Был вечер, солнце уже село, а беседку освещали, подсвеченные звездами, тучи. Возможно, на дальней от нас половине пруда даже оставлял круги на воде дождь.
Мы сидели и играли в карты: ставка была одна - чувства. Больше никого не интересовало ничего. Мне совершенно не везло в тот день - я проигрывала в карты, но выигрывала в душе - капля за каплей из души уходили чувства.

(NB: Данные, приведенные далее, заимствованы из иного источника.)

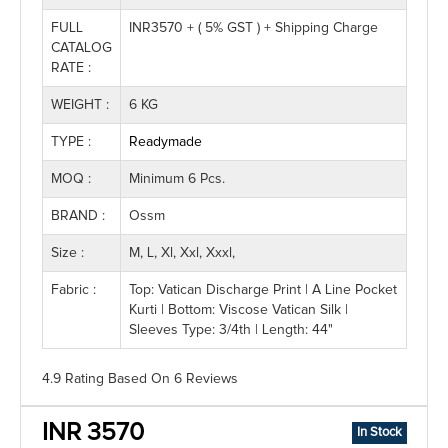
FULL
INR3570 + ( 5% GST ) + Shipping Charge
CATALOG
RATE :
WEIGHT :
6 KG
TYPE :
Readymade
MOQ :
Minimum 6 Pcs.
BRAND :
Ossm
Size :
M, L, Xl, Xxl, Xxxl,
Fabric :
Top: Vatican Discharge Print | A Line Pocket
Kurti | Bottom: Viscose Vatican Silk |
Sleeves Type: 3/4th | Length: 44"
4.9 Rating
Based On
6
Reviews
INR 3570
In Stock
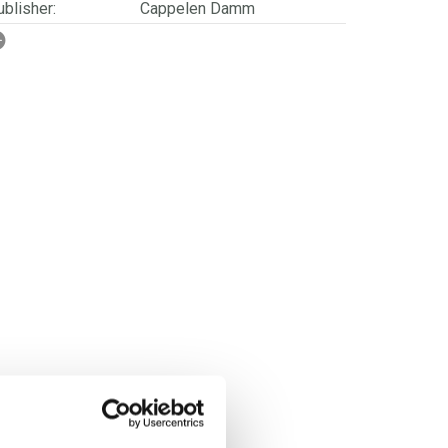
blisher:
Cappelen Damm
SBN/EAN:
9788202798949
rwegian title:
Varme vinterdrikker
orwegian subtitle:
Med og uten alkohol
ages:
152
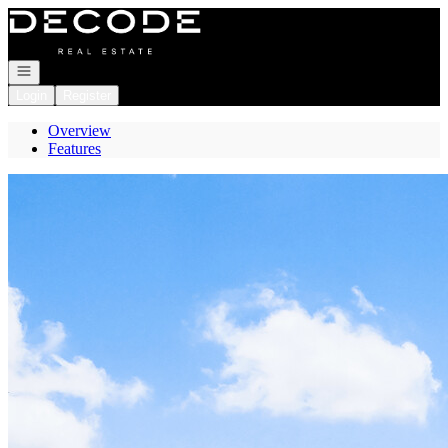
Go to: Homepage
Open navigation
Login
Register
Overview
Features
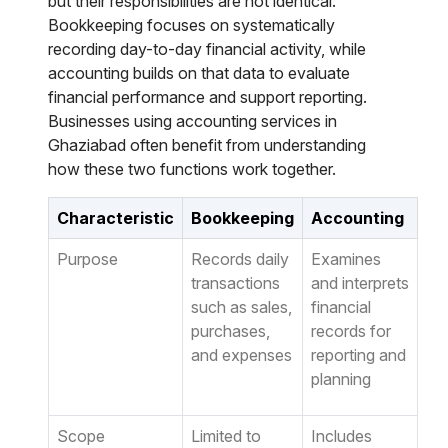
but their responsibilities are not identical.
Bookkeeping focuses on systematically
recording day-to-day financial activity, while
accounting builds on that data to evaluate
financial performance and support reporting.
Businesses using accounting services in
Ghaziabad often benefit from understanding
how these two functions work together.
Characteristic
Bookkeeping
Accounting
Purpose
Records daily
Examines
transactions
and interprets
such as sales,
financial
purchases,
records for
and expenses
reporting and
planning
Scope
Limited to
Includes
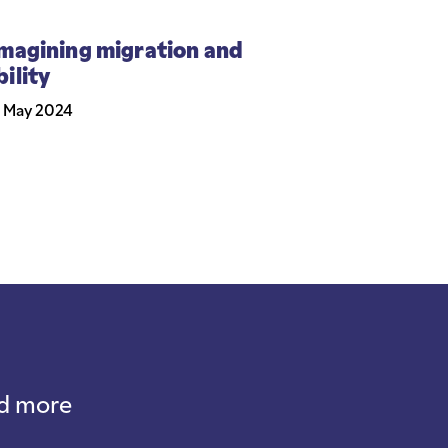
magining migration and
ility
 May 2024
nd more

Но мир становился только ярче: из глубин подсознания всплывали какие-то неясные картины, дополняемые воображением, они были почти ощутимы физически, осязаемы, обозримы, слышимы: вокруг звучала какая-то божественная музыка под аккомпанемент тишины.

***
Искупление

С ее смертью что-то умерло во мне. Но в то же время, с ее смертью что-то и воскресло во мне. Она умирала медленно. В течение недели. Практически все это время она спала. Стала похожей на куклу: голубые глаза покрылись пленкой болезни, кожа стала какая-то неестественная…
- Милый, я сейчас такой сон видела! – Она сладко потянулась. Она и не думала, что проспала больше двух суток. Да и вряд ли догадывалась, что жить ей оставалось совсем ничего…

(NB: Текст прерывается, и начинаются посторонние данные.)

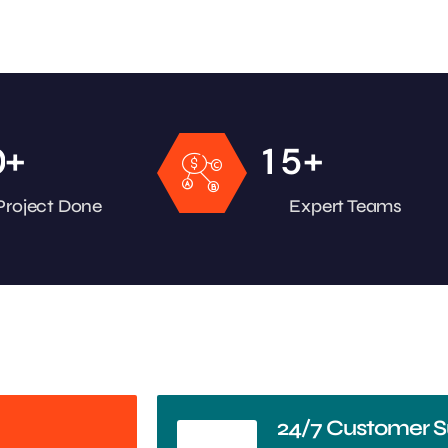
+
+
0
1
5
Project Done
Expert Teams
24/7 Customer S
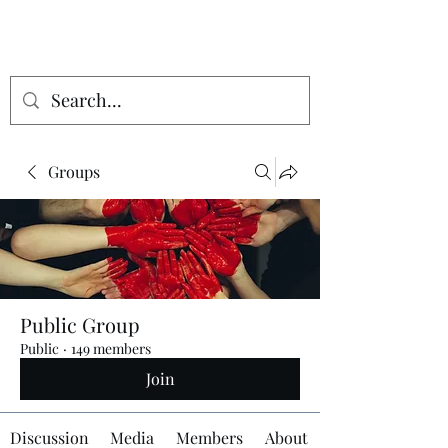
Groups
Public Group
Public
·
149 members
Join
Discussion
Media
Members
About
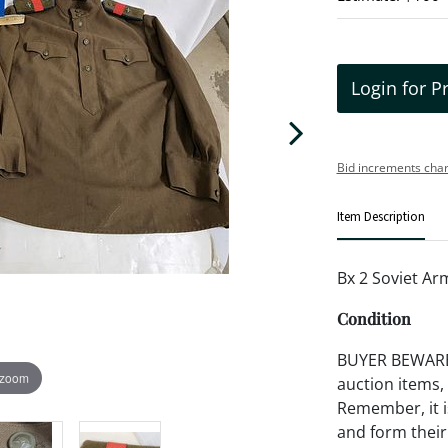
Login for P
Bid increments char
Item Description
Bx 2 Soviet A
Condition
BUYER BEWARE!!
 zoom
auction items,
Remember, it is
and form their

- О чем, дорогая? – Я отходил от потрясения: разговора с врачом. Узнал, что с ней происходит. Мне безумно хотелось остановить время.
- Я была со всем маленькая. После вечернего чая сидела на крыше и смотрела на звезды. – На ее глазах проступили слезы радости: она была счастлива, что хоть ненадолго оказалась в детстве.
Я заворожено слушал ее. Сердце разрывали два чувства: любовь и боль предстоящей потери с одной стороны, а с другой – осознание собственной грязи, низости и пошлости. Мне казалось, что я недостоин слышать ее истории из детства. А она рассказывала так просто: о сбитых коленках, о «зеленке» на локтях, о надувном мячике, о детях, с которыми она играла, машинках, куклах…
- Мне снилось, что умерла моя любимая собака. Тогда я плакала. Ничего не могла с собой поделать. Тогда мне впервые защемило сердце. А мама своим теплым высоким голосом прошептала: «Это твоя первая потеря, моя девочка. Привыкай. Это жизнь».
«Да, милая, это жизнь. Но привыкнуть к ней нельзя», - я пододвинул стул и сел рядом с ней. Рука была ледяная. Совершенно неживая. Даже не верилось, что это ее руки: некогда теплые, мягкие…
- Уже поздно. Я немного посплю. Ты не против? Посиди со мной, пожалуйста…
- Обязательно посижу.
Это был ее последний сон. Больше она не проснулась.
Уже на похоронах я вдруг понял, что она умерла, но воскресила во мне убитую душу: теперь я не боялся детства.